The stalker milkman, who early on is said not to be delivering milk, is confused with real milkman, who actually delivers milk and turns out to be her mother’s boyfriend. In a surprising twist at the end of the novel, it emerges, according to news reports of his violent death by the paramilitary, that the stalker’s last name really was Milkman! Thus, in a book without any proper names, the title of the book offers the only proper name – that of a sexual predator, so underscoring the theme of sexual violation that is central to this intriguing novel.

Somebody, the son of somebody

The confusion regarding who the real perpetrator is extended much further, as is evident in the first sentence of the novel: "The day Somebody McSomebody put a gun to my breast and called me a cat and threatened to shoot me was the same day the milkman died" (p1). Somebody McSomebody, who on more than one occasion seeks to go out with the narrator, and is considered by her mother to be a suitable marriage partner, in the end, proves to be a real threat to the narrator, almost raping her in the bathroom of the Club she attended, were it not for a group of women who in an act of female solidarity draws him off her.

Somebody McSomebody’s name is significant. A typical Keltic prefix, "Mc" or "Mac" merely means "son of" which as Claire Hutton notes makes "this character… simply somebody the son of somebody." ("The Moment and Technique of Milkman," p. 360). By confusing the identity of the stalker, and by removing the name of the almost rapist, Milkman succeeds in showing just how prevalent sexual violence is in this particular society, as also elsewhere. It is not just Milkman, but also the Somebody McSomebodies of the world who pose a threat to women’s wellbeing.

Also in the narrative account known as The Rape of Dinah in Genesis 34, it is not always clear who is the perpetrator and who is the victim. Dinah’s brothers, Levi and Simeon, violated by the violation of their sister, turn into the perpetrators as they violently kill all the men in the community, looting the town and taking captive the women of Shechem, presumably also forcing them into sexual relations.

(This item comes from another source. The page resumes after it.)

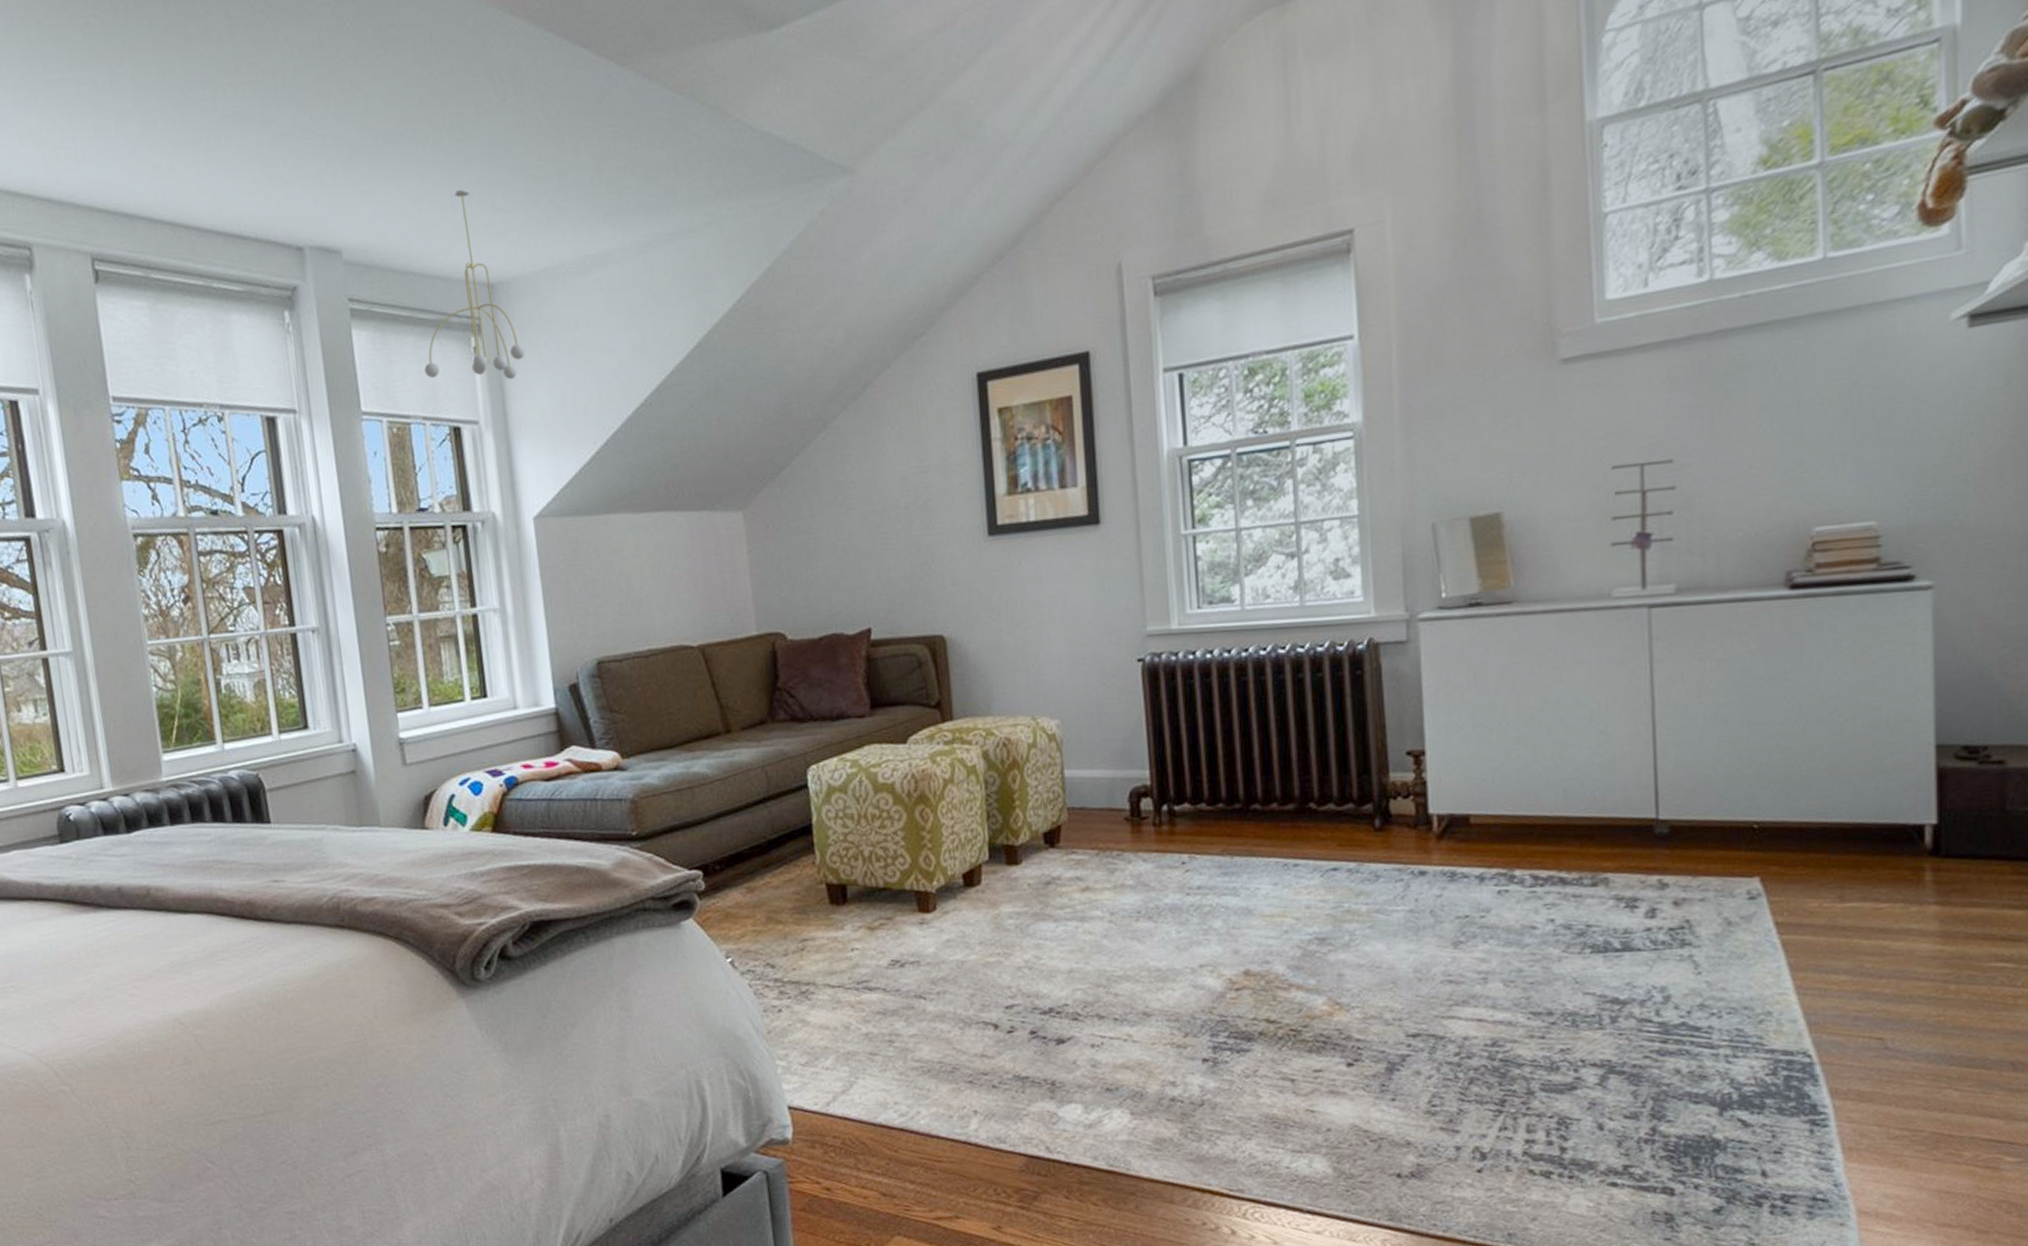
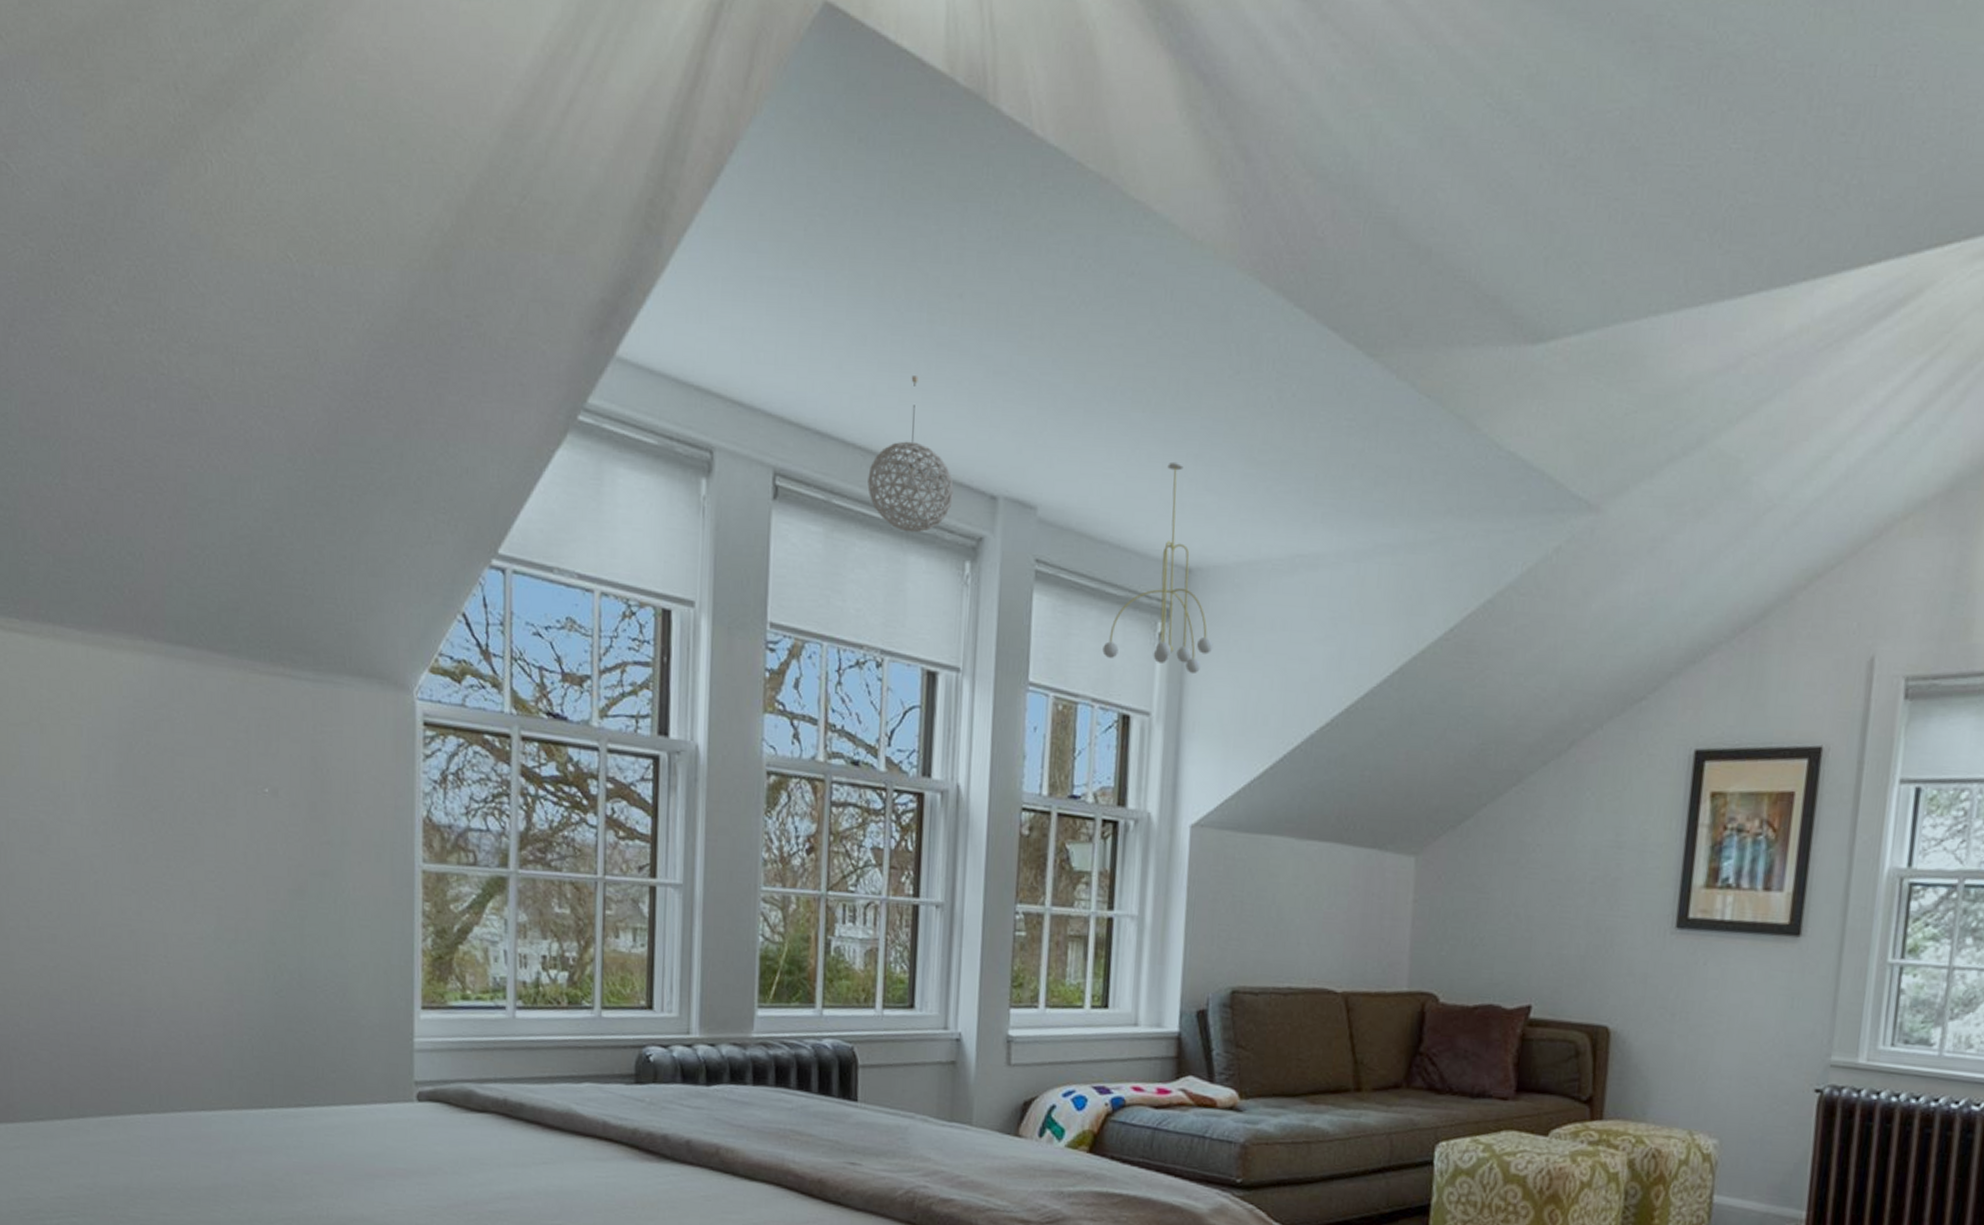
pendant light: none [180,149,263,293] -> present [867,375,955,533]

READ | Opinion: Women and children will continue to die until we dismantle toxic masculinity

In all of this carnage, Dinah gets lost. In contrast to the very vocal narrator in Milkman, Dinah is utterly silent. Moreover, her experience is co-opted as the very personal story of what happened on that afternoon when she went out to see the daughters of the land, on a symbolic level seems to point beyond her own violation, serving the function of capturing a community’s descent into chaos and disintegration.

The stories of the violence committed against women narrated in stories like The Rape of Dinah and Milkman draw our attention in these 16 Days of Activism to the barrage of gender-based violence documented in the media, which sadly are more widespread than we would like to believe.

The fact that these trauma narratives with all their ambiguities and complexities represent the violence done to so many women and children around the world, in times past and present, ask us to recognize that gender-based violence is all of our problem.

Prof Juliana Claassens is Professor of Old Testament and Head of the Gender Unit in the Faculty of Theology at Stellenbosch University.